The theme of the complexity of AI agents continued Thursday at an AI event in Mountain View, Calif., featuring ThinkingAI and MiniMax, both headquartered in Shanghai, China.
ThinkingAI recently rebranded as an AI agent management platform, moving away from its origins as a mobile gaming analytics company when it was known as ThinkingData.
As part of the rebranding, ThinkingAI has partnered with MiniMax, which went public in Hong Kong in January. One of China’s leading AI labs, it has become one of the country’s so-called “AI Tigers” by making powerful models available to the open source community for free.
ThinkingAI co-founder Chris Han said the move to AI agent management technology is part of an effort to expand from the video game industry into other industries that are excited about AI agents but lack the expertise.
Despite OpenClaw’s growing popularity in China, Han said it is too complex and too prone to security flaws for businesses.
“OpenClaw is a good tool for personal stuff, but it definitely doesn’t reach the enterprise level,” Han said. “You have to figure out a lot of things at the organizational level—your memory, how to manage your agents, your teams, your communications—there are a lot of things you have to figure out.”

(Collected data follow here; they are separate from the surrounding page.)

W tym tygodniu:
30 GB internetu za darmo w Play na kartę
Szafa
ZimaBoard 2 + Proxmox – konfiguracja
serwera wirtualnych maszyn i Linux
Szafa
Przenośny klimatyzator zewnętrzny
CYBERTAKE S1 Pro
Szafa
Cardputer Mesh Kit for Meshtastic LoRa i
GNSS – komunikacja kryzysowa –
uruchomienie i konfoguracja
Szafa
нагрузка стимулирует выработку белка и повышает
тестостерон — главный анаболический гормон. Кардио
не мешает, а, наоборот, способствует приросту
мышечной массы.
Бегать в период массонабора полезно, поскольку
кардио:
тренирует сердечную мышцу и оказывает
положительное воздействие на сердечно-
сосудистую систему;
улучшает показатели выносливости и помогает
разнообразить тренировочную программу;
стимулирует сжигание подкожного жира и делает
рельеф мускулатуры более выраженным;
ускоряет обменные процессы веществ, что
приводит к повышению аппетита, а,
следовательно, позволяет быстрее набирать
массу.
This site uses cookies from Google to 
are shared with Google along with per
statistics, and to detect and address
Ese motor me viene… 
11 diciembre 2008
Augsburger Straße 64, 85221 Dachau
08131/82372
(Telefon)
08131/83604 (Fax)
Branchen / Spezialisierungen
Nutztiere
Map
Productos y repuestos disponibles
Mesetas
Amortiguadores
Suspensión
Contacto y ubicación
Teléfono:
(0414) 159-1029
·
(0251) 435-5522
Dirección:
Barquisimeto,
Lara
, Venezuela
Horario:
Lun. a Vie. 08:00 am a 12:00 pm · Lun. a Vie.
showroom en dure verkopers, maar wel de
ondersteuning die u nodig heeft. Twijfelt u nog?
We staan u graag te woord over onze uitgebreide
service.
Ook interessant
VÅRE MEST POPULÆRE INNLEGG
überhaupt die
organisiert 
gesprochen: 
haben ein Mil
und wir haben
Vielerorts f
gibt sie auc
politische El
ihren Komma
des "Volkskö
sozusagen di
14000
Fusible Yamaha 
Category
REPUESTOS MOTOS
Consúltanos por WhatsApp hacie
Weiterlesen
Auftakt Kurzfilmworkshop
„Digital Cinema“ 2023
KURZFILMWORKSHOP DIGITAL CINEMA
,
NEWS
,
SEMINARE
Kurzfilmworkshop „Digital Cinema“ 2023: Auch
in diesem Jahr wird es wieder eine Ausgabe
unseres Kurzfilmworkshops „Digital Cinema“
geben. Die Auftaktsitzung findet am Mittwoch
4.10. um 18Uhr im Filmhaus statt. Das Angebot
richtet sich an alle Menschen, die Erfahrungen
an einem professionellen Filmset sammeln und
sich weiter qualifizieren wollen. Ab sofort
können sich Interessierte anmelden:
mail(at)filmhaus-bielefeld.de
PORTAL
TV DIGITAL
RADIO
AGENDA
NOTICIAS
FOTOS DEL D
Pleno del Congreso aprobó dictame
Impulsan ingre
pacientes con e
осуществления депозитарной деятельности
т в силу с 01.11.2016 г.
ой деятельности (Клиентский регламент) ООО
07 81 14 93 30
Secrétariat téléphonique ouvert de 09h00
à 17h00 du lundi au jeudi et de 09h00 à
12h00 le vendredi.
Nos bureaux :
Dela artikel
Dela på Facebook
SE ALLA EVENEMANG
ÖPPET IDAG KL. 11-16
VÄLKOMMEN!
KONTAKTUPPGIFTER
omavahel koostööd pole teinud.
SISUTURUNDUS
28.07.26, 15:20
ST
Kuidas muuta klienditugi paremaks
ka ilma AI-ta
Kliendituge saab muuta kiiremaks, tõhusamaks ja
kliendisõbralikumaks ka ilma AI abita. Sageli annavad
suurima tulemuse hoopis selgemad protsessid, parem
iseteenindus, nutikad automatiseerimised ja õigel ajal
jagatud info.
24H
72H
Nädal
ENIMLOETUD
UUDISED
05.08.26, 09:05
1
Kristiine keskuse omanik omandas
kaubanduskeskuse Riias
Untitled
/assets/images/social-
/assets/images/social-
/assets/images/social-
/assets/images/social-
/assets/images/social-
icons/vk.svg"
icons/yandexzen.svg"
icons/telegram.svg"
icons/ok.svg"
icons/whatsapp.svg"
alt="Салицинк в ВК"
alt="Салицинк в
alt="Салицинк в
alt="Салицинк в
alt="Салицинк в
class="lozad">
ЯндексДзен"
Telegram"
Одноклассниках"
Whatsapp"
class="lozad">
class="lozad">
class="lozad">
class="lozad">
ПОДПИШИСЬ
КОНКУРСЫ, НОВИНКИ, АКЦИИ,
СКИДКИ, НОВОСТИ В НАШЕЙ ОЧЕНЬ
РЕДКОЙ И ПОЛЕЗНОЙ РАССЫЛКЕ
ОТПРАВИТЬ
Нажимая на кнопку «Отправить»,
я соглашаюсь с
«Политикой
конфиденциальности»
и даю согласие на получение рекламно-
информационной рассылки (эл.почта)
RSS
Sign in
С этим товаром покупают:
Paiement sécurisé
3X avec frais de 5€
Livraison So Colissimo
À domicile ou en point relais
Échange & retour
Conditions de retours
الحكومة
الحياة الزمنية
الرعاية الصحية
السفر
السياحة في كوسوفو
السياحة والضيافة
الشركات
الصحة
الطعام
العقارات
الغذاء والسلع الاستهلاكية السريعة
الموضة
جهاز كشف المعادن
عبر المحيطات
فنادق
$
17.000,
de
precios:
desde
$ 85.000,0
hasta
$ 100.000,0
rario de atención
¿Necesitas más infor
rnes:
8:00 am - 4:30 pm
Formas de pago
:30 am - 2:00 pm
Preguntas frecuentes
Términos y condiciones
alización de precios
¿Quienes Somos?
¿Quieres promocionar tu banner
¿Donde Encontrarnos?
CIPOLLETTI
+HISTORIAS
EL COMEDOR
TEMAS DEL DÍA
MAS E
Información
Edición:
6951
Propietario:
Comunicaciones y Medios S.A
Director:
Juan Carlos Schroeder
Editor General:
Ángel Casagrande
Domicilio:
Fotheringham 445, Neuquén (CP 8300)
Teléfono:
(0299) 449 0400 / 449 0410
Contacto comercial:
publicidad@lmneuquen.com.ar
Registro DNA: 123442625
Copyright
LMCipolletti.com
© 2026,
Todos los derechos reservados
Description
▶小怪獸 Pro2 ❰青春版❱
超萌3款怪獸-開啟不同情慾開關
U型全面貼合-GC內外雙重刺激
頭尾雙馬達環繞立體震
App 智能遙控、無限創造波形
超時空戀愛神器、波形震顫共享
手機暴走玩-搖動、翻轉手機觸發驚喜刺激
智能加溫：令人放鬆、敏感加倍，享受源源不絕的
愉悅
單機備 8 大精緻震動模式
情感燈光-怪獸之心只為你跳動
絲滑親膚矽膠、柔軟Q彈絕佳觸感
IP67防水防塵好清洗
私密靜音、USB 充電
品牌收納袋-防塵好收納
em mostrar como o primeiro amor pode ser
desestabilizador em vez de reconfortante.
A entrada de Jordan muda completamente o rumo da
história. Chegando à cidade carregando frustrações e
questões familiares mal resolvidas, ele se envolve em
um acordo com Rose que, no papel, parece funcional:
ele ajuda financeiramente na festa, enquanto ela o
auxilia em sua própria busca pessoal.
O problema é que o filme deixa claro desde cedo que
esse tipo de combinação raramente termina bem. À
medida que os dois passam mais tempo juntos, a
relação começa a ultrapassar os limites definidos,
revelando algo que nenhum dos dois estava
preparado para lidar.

Han declined to comment on possible national security concerns about Chinese AI models that could affect ThinkingAI’s strategy, but said the service could also support AI models from companies like OpenAI and others. Google.
If the US government were to ban China’s vulnerability-heavy AI models in the country, Han joked that he might take that as a good sign.
“If this happens, maybe we will be successful,” Han said.